The problem is analyzed using theory and requires an optimization algorithm to solve the cost optimization function. This paper focuses on three key issues:
  • The two-dimensional continuous-time Markov chain for the M/M/1/N queueing system, which incorporates setup time, working vacation, and working breakdown strategies, is developed. Additionally, a finite quasi birth-and-death (QBD) representation is established. The stationary probability vector and various performance measures are calculated using the matrix geometric method.
  • The total cost optimization function for unit time is constructed. Under the cost minimization scenario, the sparrow search algorithm (SSA) optimizes the machine’s service rates during regular busy periods, working vacation, and working breakdown.
  • To further demonstrate the search capabilities and effectiveness of the SSA, its optimization results are compared with those of the cuckoo search (CS) and particle swarm optimization (PSO).
The rest of the paper is organized as follows: Section 2 describes the system model and underlying assumptions. Section 3 constructs the two-dimensional continuous-time Markov chain of the system. Subsequently, the steady-state equations are analyzed, and the finite-state representation of the system is derived through the proposed quasi birth-and-death (QBD) process. Finally, the stationary probability vector of the system is solved by applying the matrix geometric method. Section 4 computes the system output variance, availability, throughput rate, and the other stationary performance measures. Section 5 formulates the cost optimization function of the system per unit time and employs the SSA to conduct cost minimization optimization. Section 6 analyzes the sensitivity of the system performance measures and the cost optimization function, and optimization analysis is carried out through numerical experiments. Section 7 presents the conclusion.

2. Problem Description and Assumptions

We consider an M/M/1/N queueing system with setup time, working vacation, and working breakdown strategies. The server has a buffer with a capacity of N (not excluding the customer being served). Customers arrive at the system according to a Poisson process with rate λ and are served by the server following a first-come, first-served (FCFS) principle. Once the buffer is full, arriving customers cannot enter the system, and the server can serve only one customer at a time. When the server is in a regular busy period, the service rate for customers follows an exponential distribution with parameter μ B . When the buffer is empty, the server takes a vacation for a random period of vacation time.

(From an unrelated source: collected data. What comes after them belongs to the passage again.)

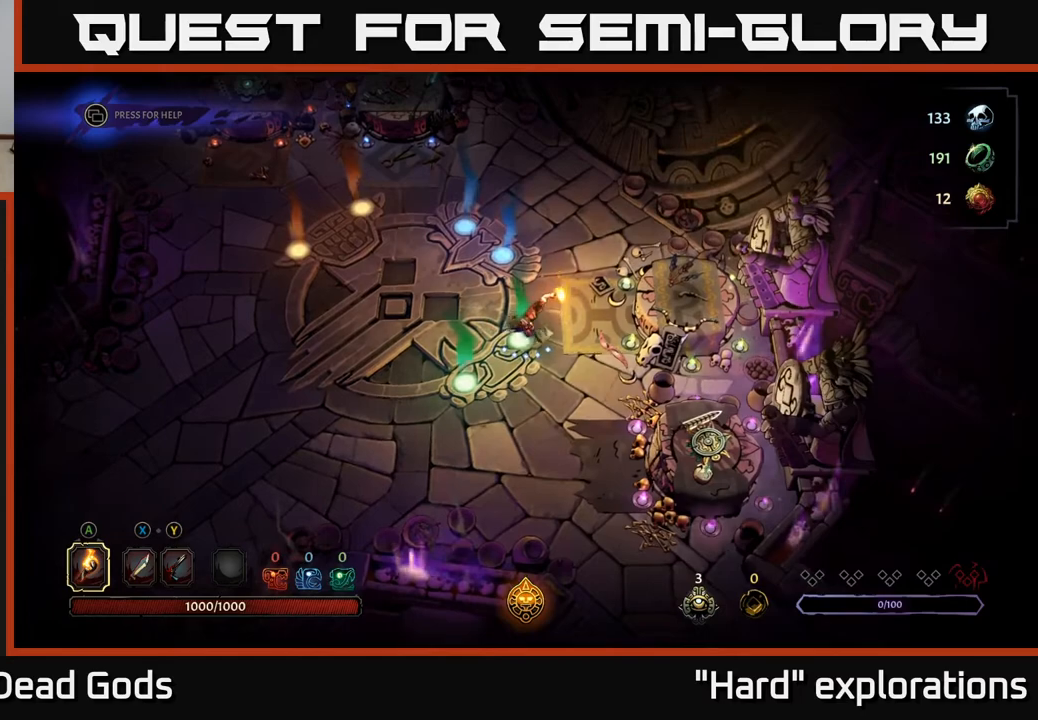
{"buttons": [], "left_stick": "down-right", "right_stick": "center", "events": [[17, "left_stick", "down"], [450, "left_stick", "down-right"]]}
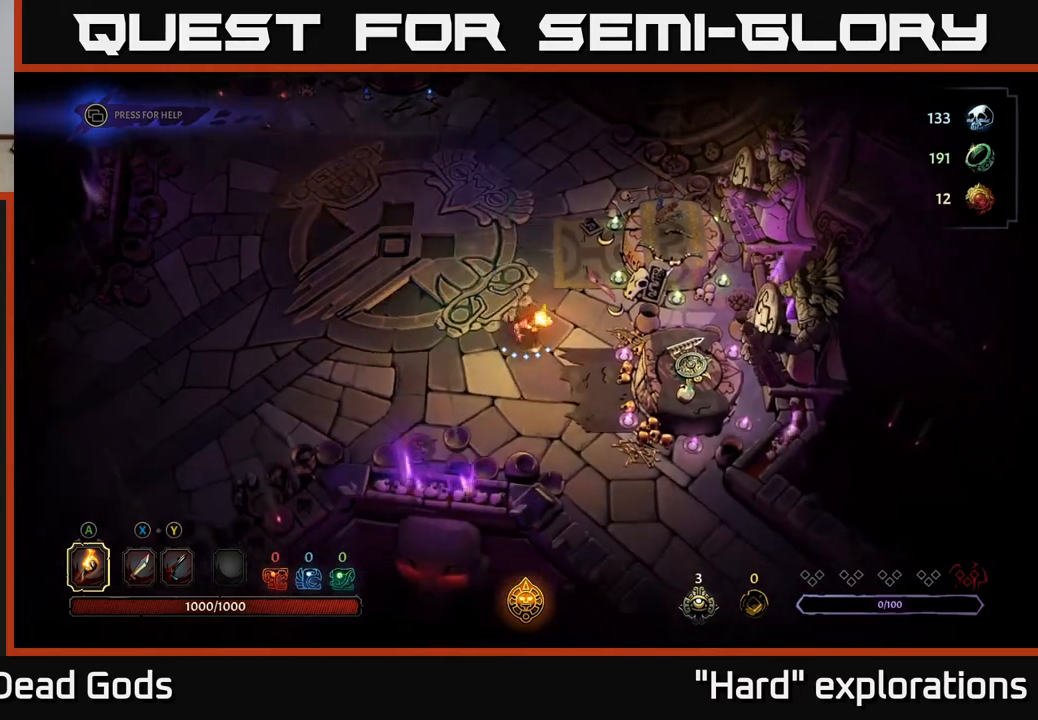
{"buttons": [], "left_stick": "center", "right_stick": "center", "events": [[117, "left_stick", "right"], [267, "left_stick", "left"], [467, "left_stick", "center"]]}
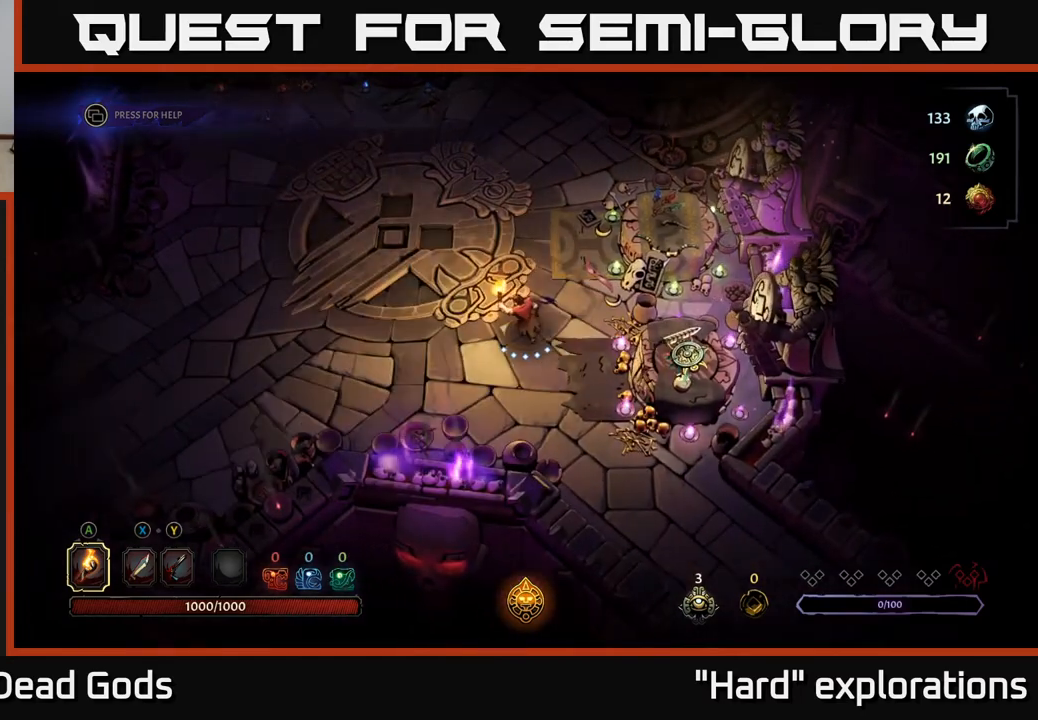
{"buttons": [], "left_stick": "up", "right_stick": "center", "events": [[233, "left_stick", "up-left"], [417, "left_stick", "up"]]}
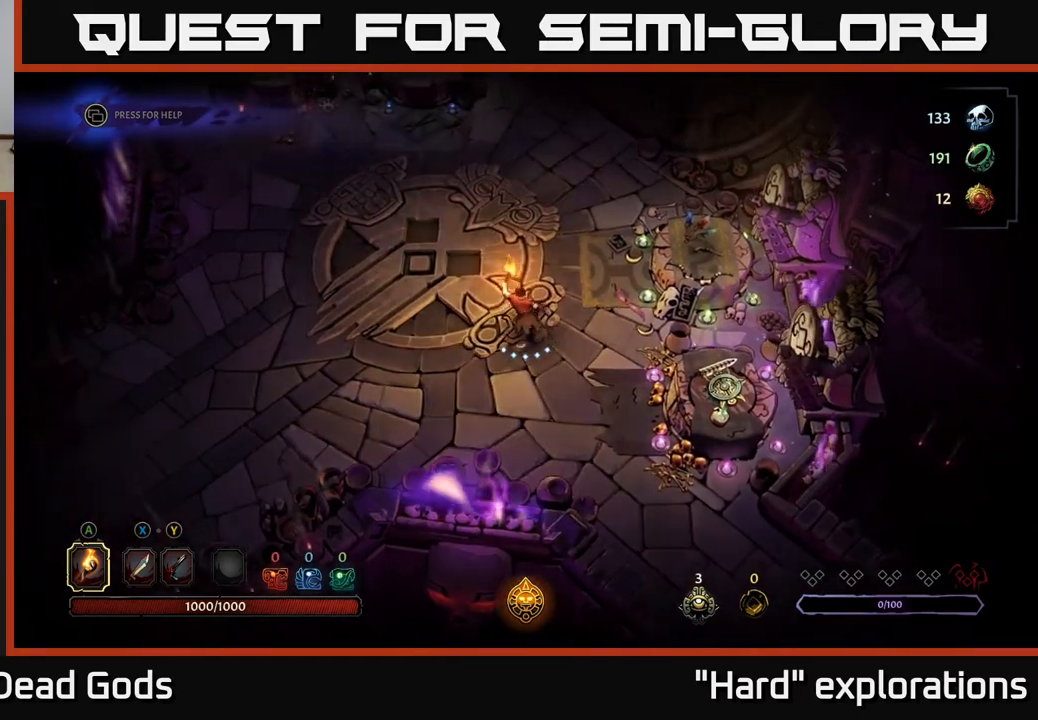
{"buttons": [], "left_stick": "up", "right_stick": "center", "events": [[217, "left_stick", "up-right"], [317, "left_stick", "right"], [500, "left_stick", "up"]]}
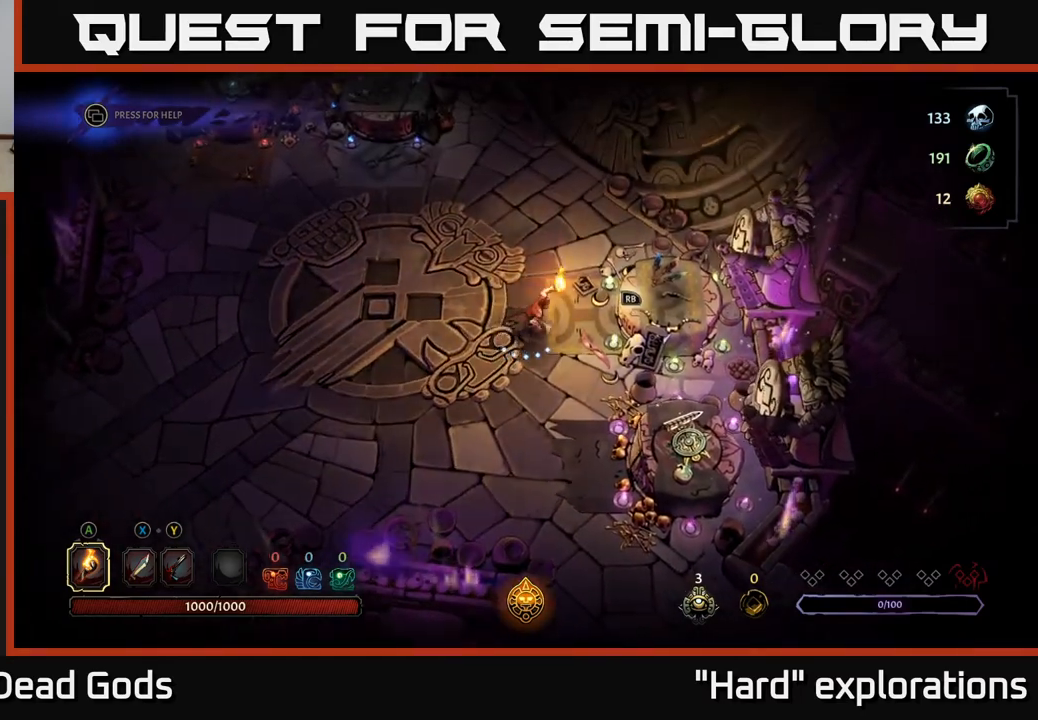
{"buttons": [], "left_stick": "up-left", "right_stick": "center", "events": [[67, "left_stick", "left"], [200, "R2", "down"], [200, "left_stick", "up-left"], [367, "R2", "up"]]}
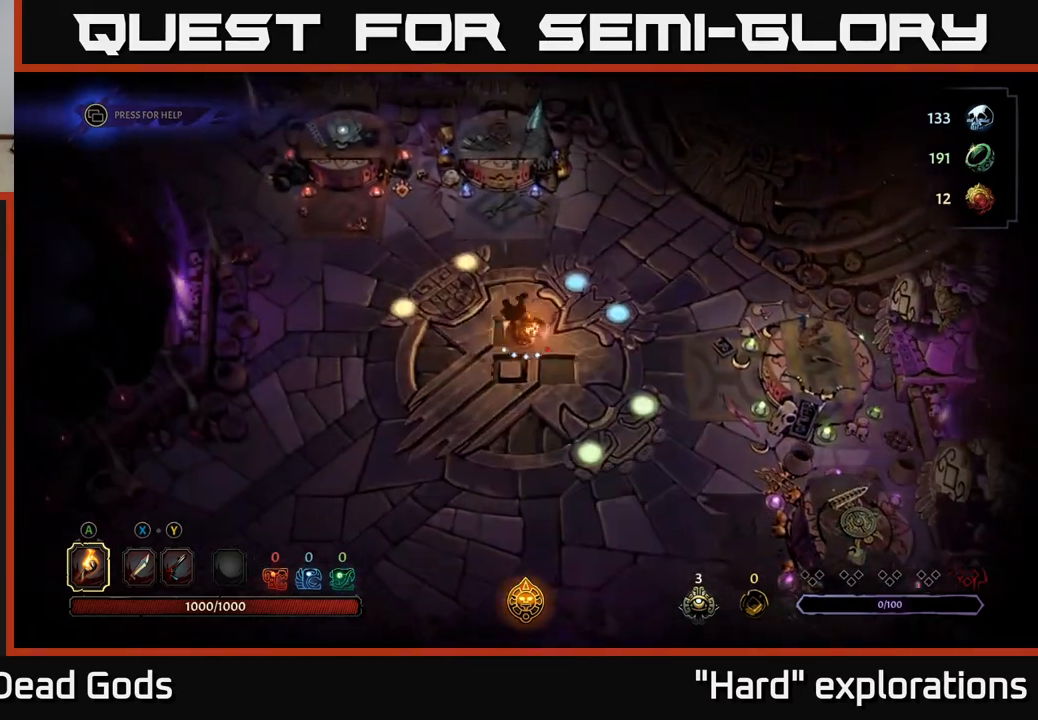
{"buttons": [], "left_stick": "up", "right_stick": "center", "events": [[67, "left_stick", "center"], [317, "left_stick", "up-left"], [383, "left_stick", "up"]]}
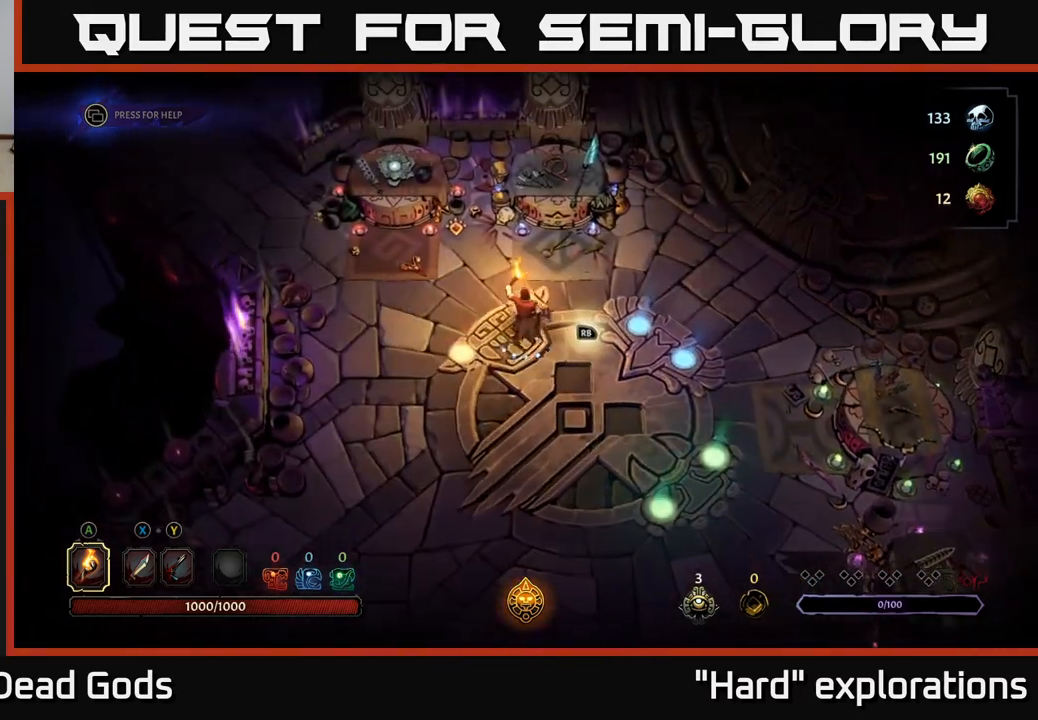
{"buttons": [], "left_stick": "center", "right_stick": "center", "events": [[383, "left_stick", "center"]]}
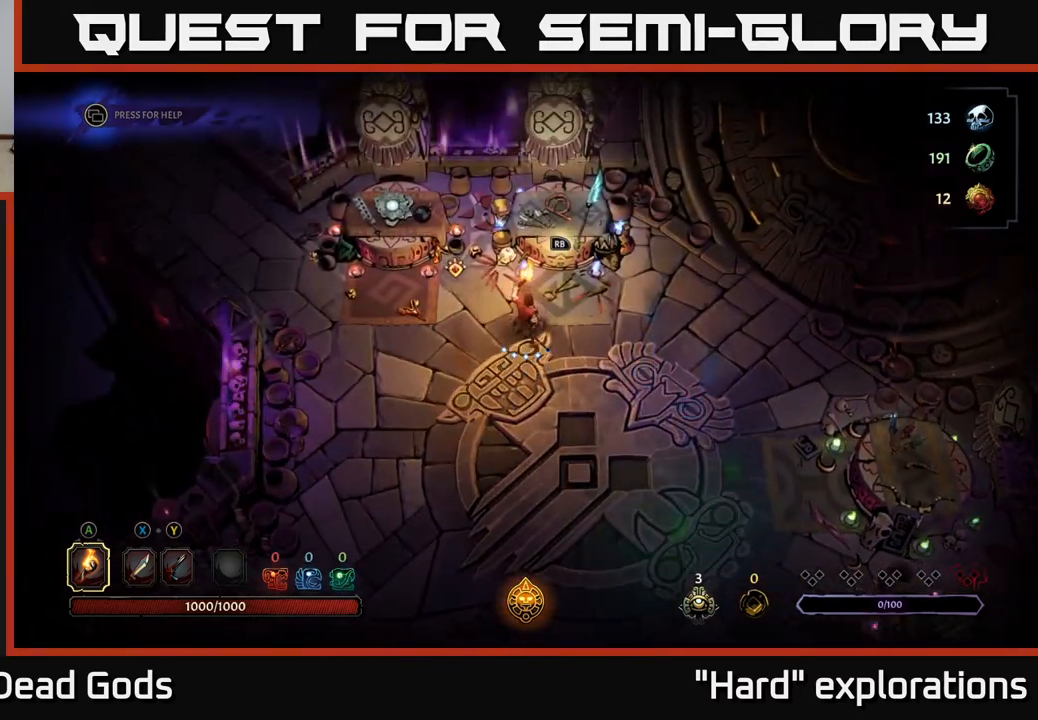
{"buttons": [], "left_stick": "center", "right_stick": "center", "events": []}
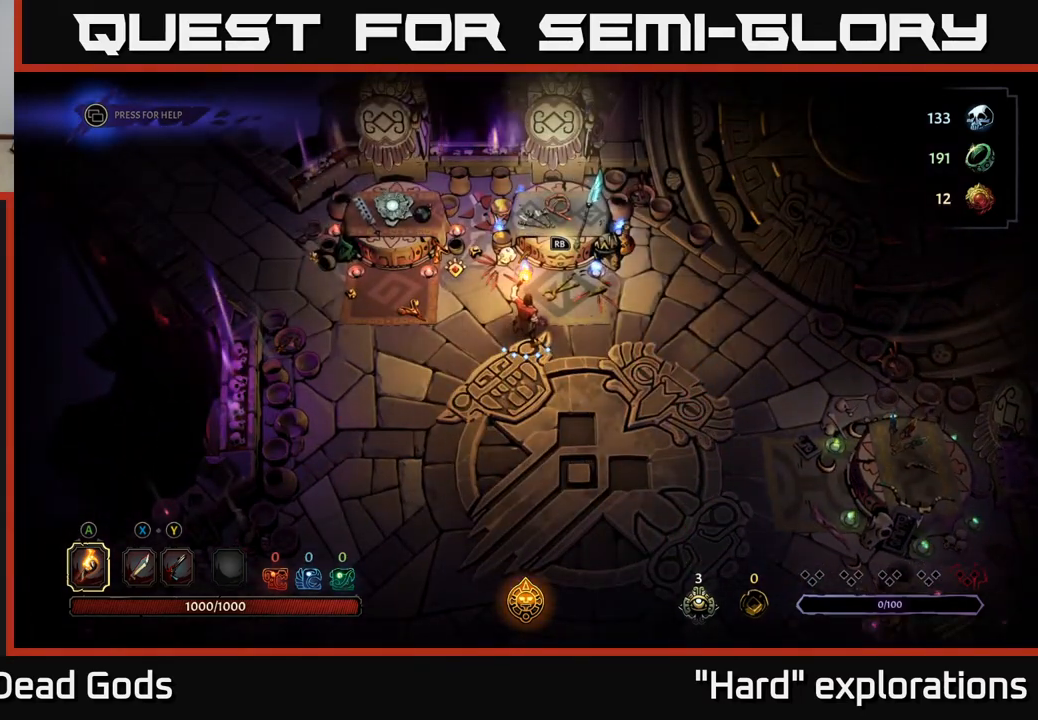
{"buttons": [], "left_stick": "center", "right_stick": "center", "events": []}
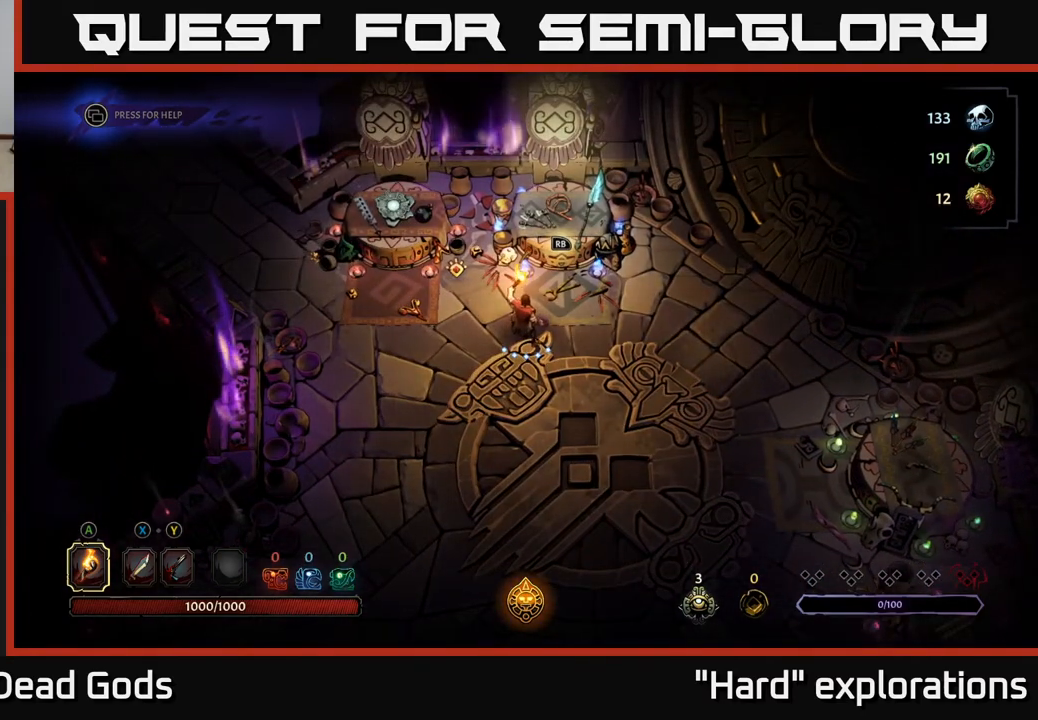
{"buttons": [], "left_stick": "center", "right_stick": "center", "events": [[17, "left_stick", "left"], [200, "left_stick", "up-left"], [400, "left_stick", "center"]]}
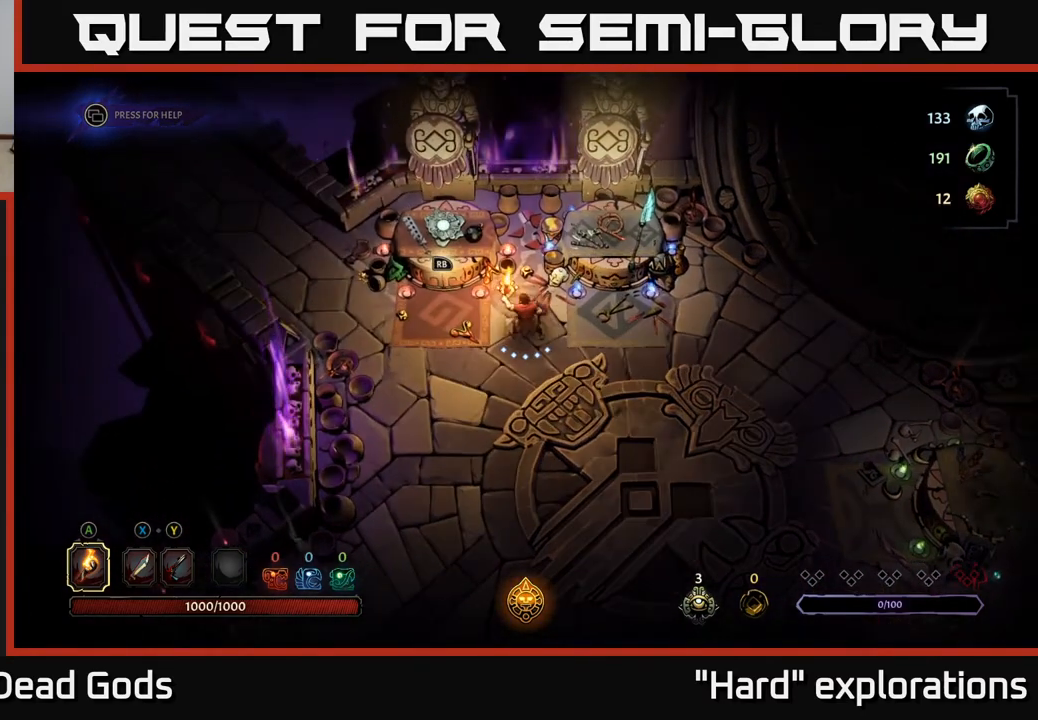
{"buttons": [], "left_stick": "down-right", "right_stick": "center", "events": [[100, "left_stick", "down-right"]]}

During the vacation, if a customer arrives, the server continues to serve at a lower service rate, which follows an exponential distribution with parameter μ V ( μ V < μ B ). But if no customer comes at the end of the vacation, the server will enter a shutdown period. If a customer arrives during the shutdown period, the server ends the period and enters a setup period with a random amount of setup time. It is assumed that vacation time and setup time are exponentially distributed with parameters θ and s, respectively. Either when the vacation ends and the buffer is not empty, or after the setup, the server returns to the regular busy period. The server is subject to breakdown during the regular busy period. When a server breakdown occurs, the server will be repaired immediately. We assume that the server’s life time and the repair time are exponentially distributed with rates of α and β , respectively. During the breakdown period, the server continues to serve at a lower service rate, following an exponential distribution with μ F ( μ F < μ B ). After being repaired, the service rate returns to μ B . Furthermore, we assume that all arrival, service, vacation, setup, breakdown, and repair times are mutually independent.
The above-described M/M/1/N queueing system maintains service rates during vacation and breakdown periods, which are called working vacation and working breakdown, respectively. The model is a repairable queueing system with variable service rates in different service periods. For ease of description, throughout this paper, we refer to the proposed model as the “M/M/1/N WV and WB queueing system”, where WV stands for “working vacation” and WB stands for “working breakdown”.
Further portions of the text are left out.